DATA TO PROCESS:
[Start of section]

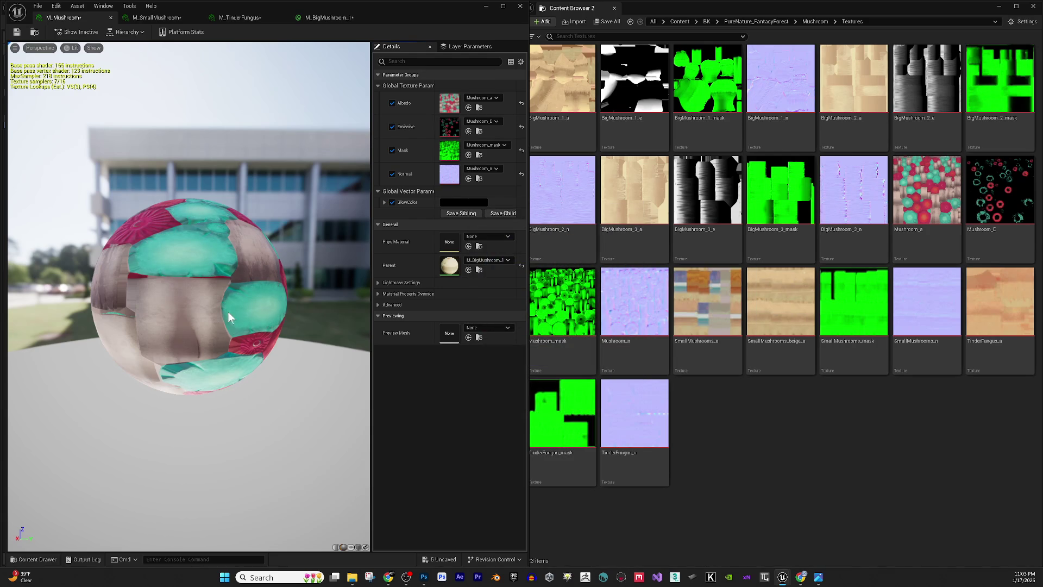
left_click_drag(226, 306, 179, 109)
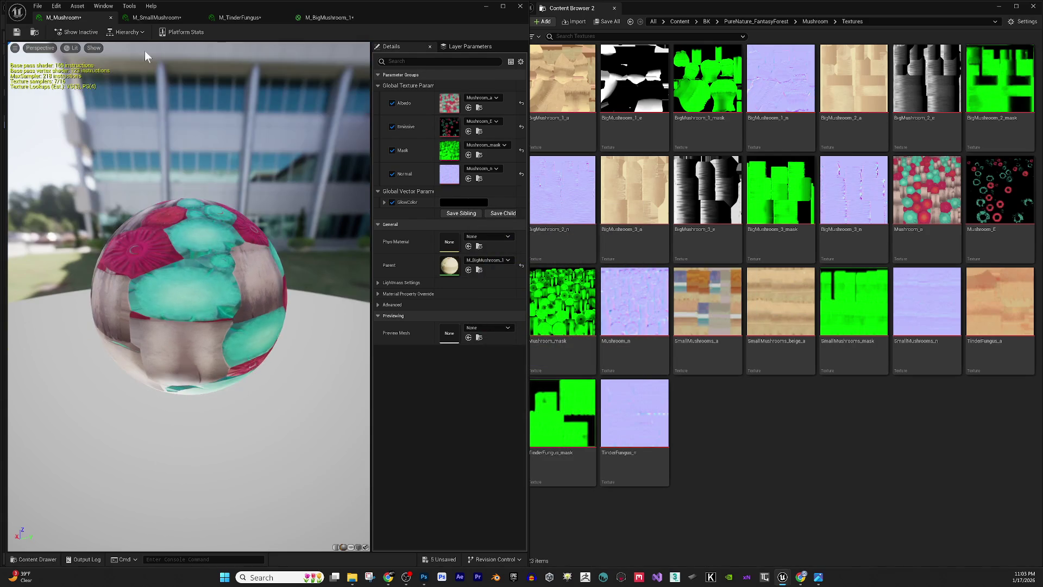
left_click(111, 18)
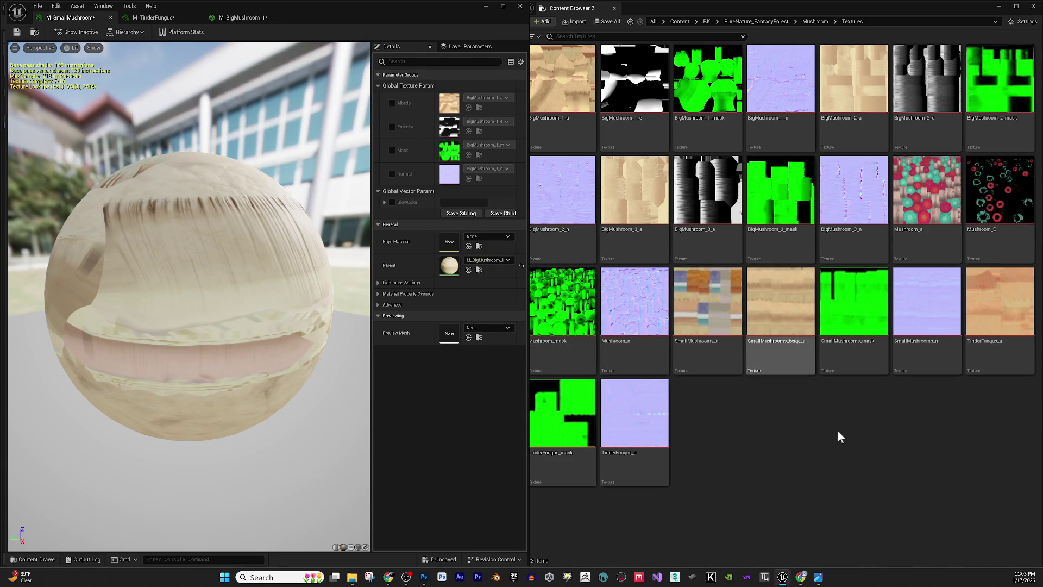
- Open the M_BigMushroom_1 graph, remove a stray Panner node, and select the GlowColor, Emissive and Multiply nodes
double_click(450, 268)
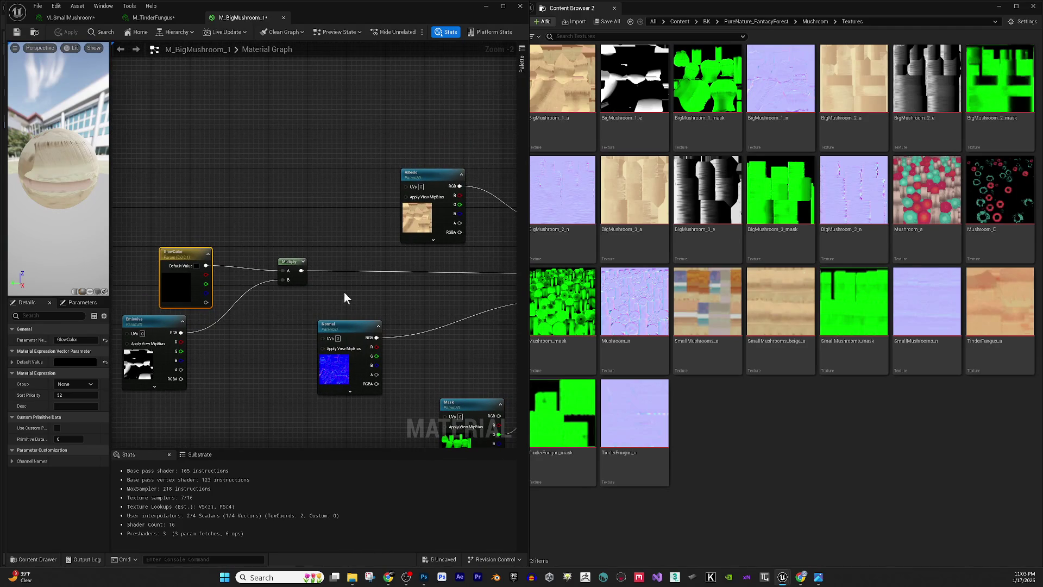
left_click(360, 270)
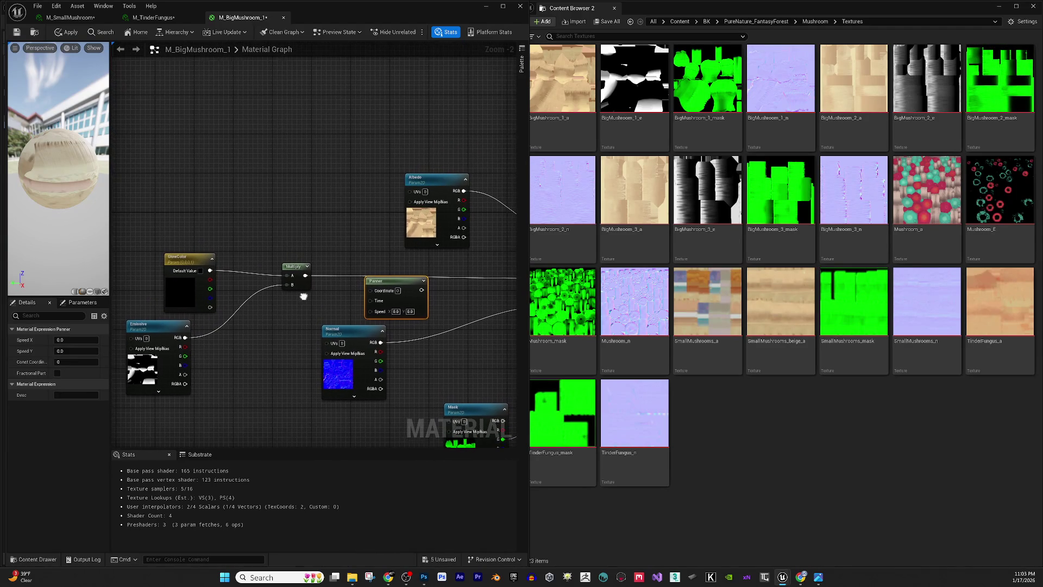
key("Delete")
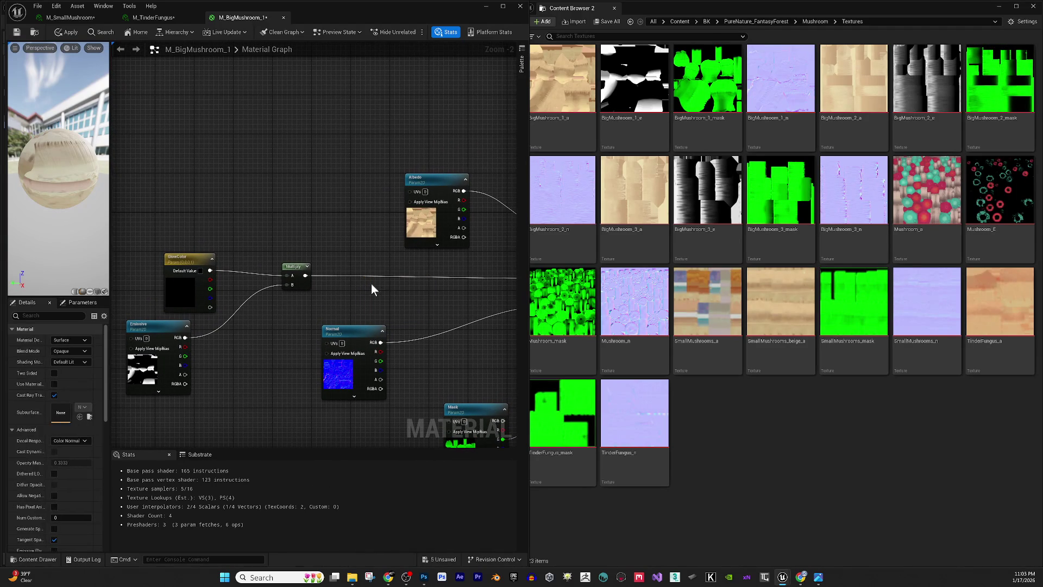
left_click_drag(498, 256, 507, 235)
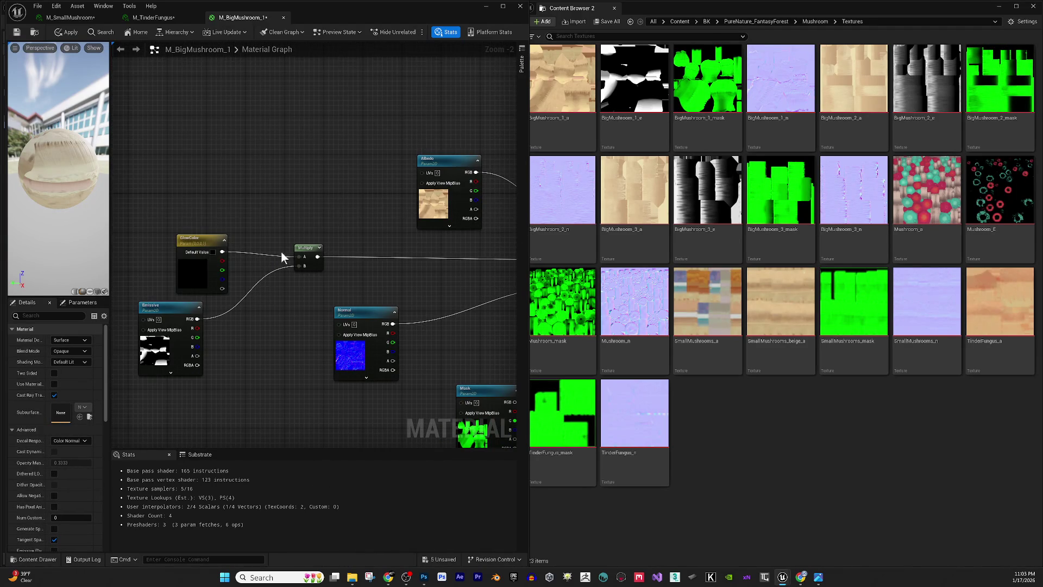
left_click_drag(157, 192, 220, 326)
mouse_move(157, 171)
left_mouse_down()
mouse_move(300, 309)
mouse_move(329, 282)
mouse_move(223, 189)
mouse_move(276, 298)
left_mouse_up()
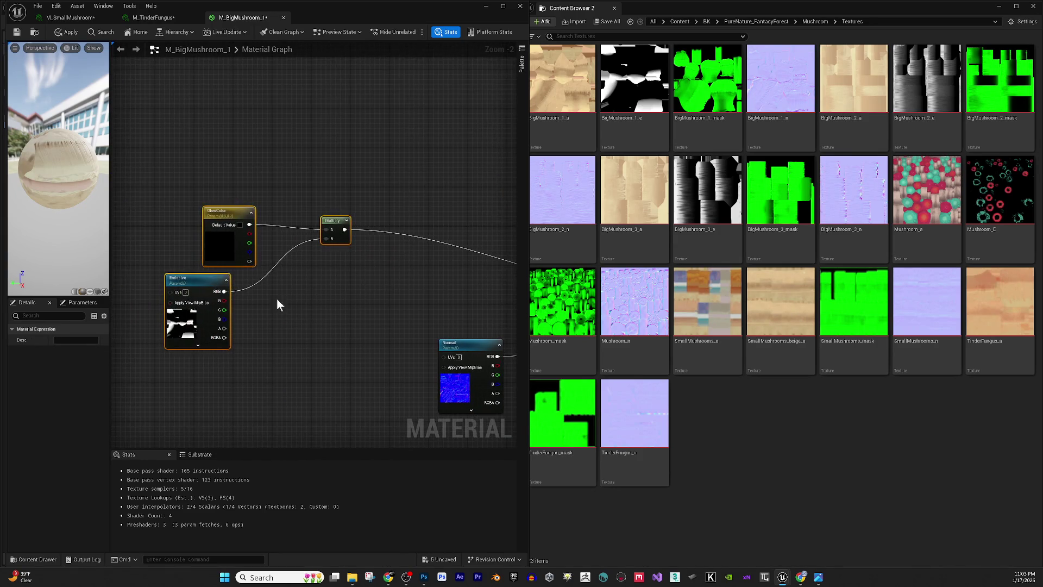
- Set GlowColor's default value to a dark amber orange (hex 925800FF)
left_click(223, 257)
left_click(68, 361)
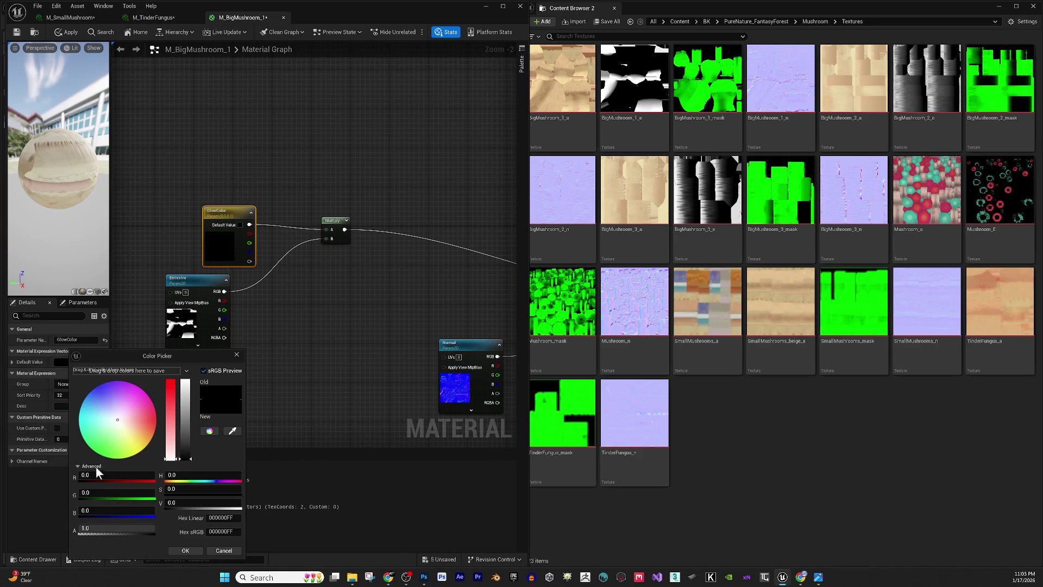
left_click(152, 435)
left_click_drag(189, 386, 185, 437)
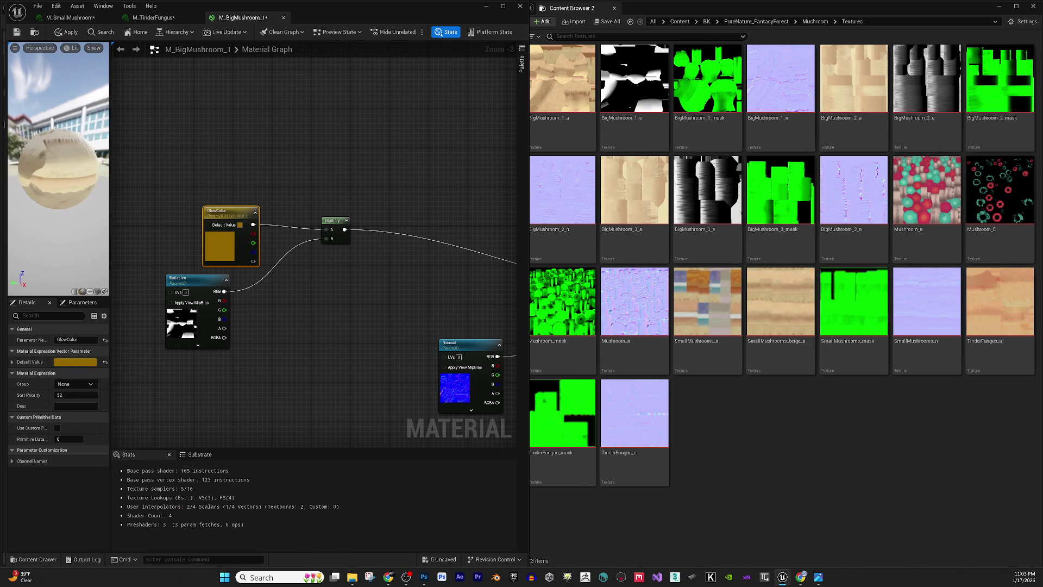
- Search the graph's node list for 'power' to find the Power node
left_click_drag(301, 266, 279, 288)
right_click(351, 321)
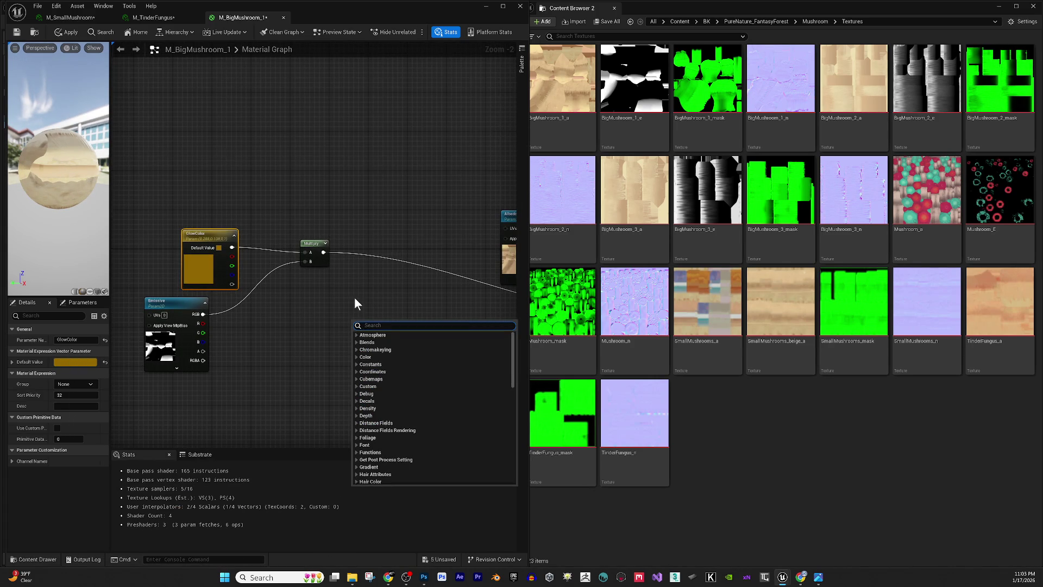
type("power")
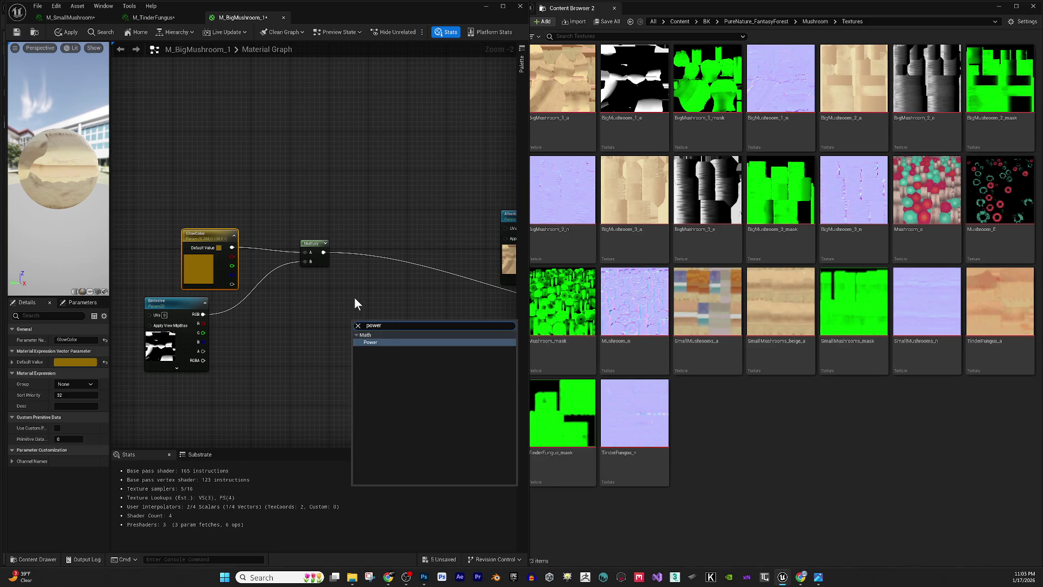
left_click(412, 347)
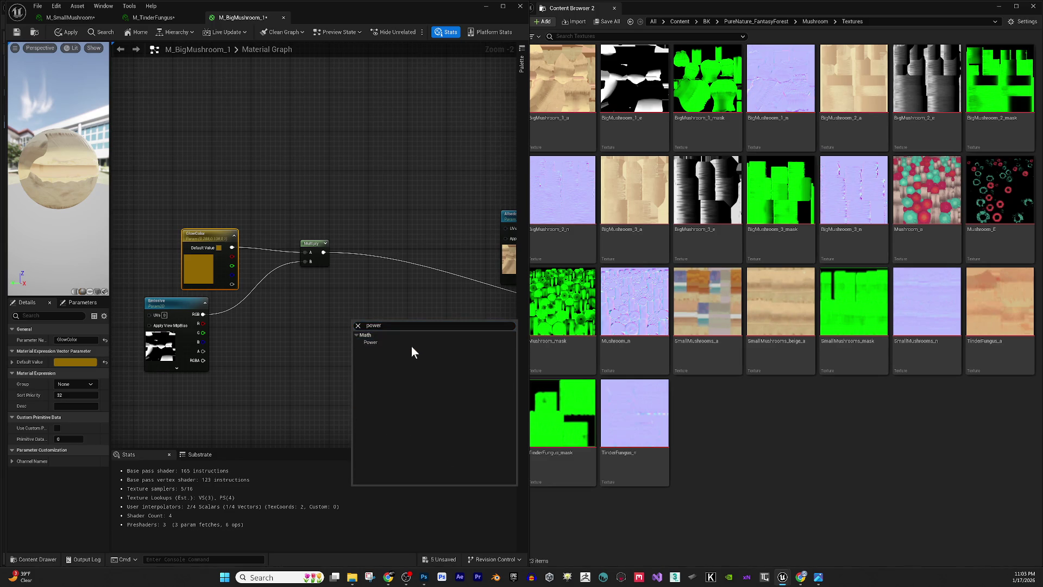
- Add a Power node right of Multiply and break a misplaced Multiply connection to it
left_click(413, 340)
left_click_drag(355, 321, 428, 303)
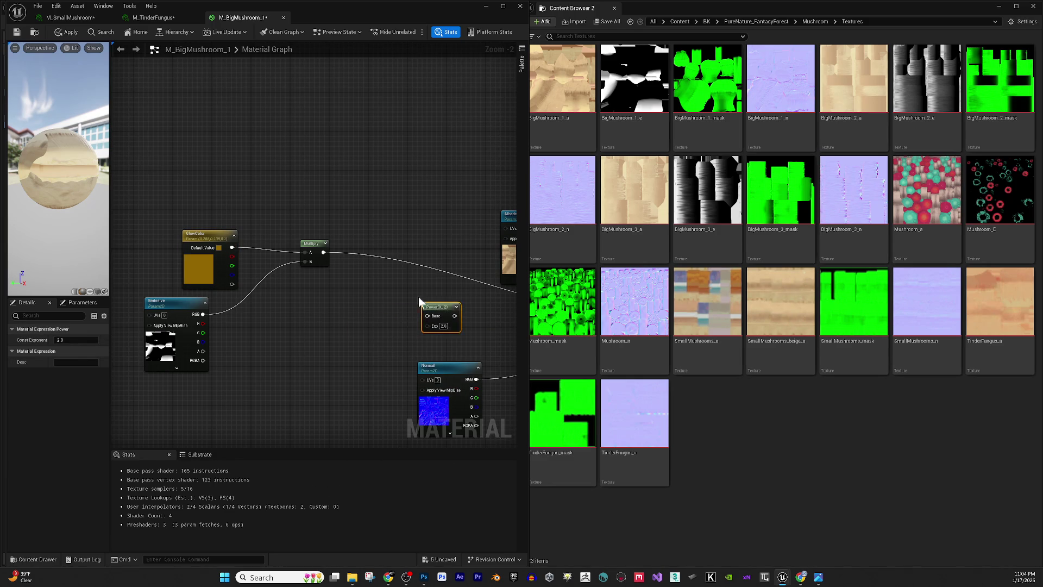
mouse_move(323, 252)
left_mouse_down()
mouse_move(402, 308)
mouse_move(434, 314)
mouse_move(433, 325)
mouse_move(324, 259)
left_mouse_up()
key("Escape")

[End of section]

WHAT YOU WILL DO: Retype all the entries word for word; the pictures stay out.

EXERCISE SOLUTION:
left_click_drag(226, 306, 179, 109)
left_click(111, 18)
- Open the M_BigMushroom_1 graph, remove a stray Panner node, and select the GlowColor, Emissive and Multiply nodes
double_click(450, 268)
left_click(360, 270)
key("Delete")
left_click_drag(498, 256, 507, 235)
left_click_drag(157, 192, 220, 326)
mouse_move(157, 171)
left_mouse_down()
mouse_move(300, 309)
mouse_move(329, 282)
mouse_move(223, 189)
mouse_move(276, 298)
left_mouse_up()
- Set GlowColor's default value to a dark amber orange (hex 925800FF)
left_click(223, 257)
left_click(68, 361)
left_click(152, 435)
left_click_drag(189, 386, 185, 437)
- Search the graph's node list for 'power' to find the Power node
left_click_drag(301, 266, 279, 288)
right_click(351, 321)
type("power")
left_click(412, 347)
- Add a Power node right of Multiply and break a misplaced Multiply connection to it
left_click(413, 340)
left_click_drag(355, 321, 428, 303)
mouse_move(323, 252)
left_mouse_down()
mouse_move(402, 308)
mouse_move(434, 314)
mouse_move(433, 325)
mouse_move(324, 259)
left_mouse_up()
key("Escape")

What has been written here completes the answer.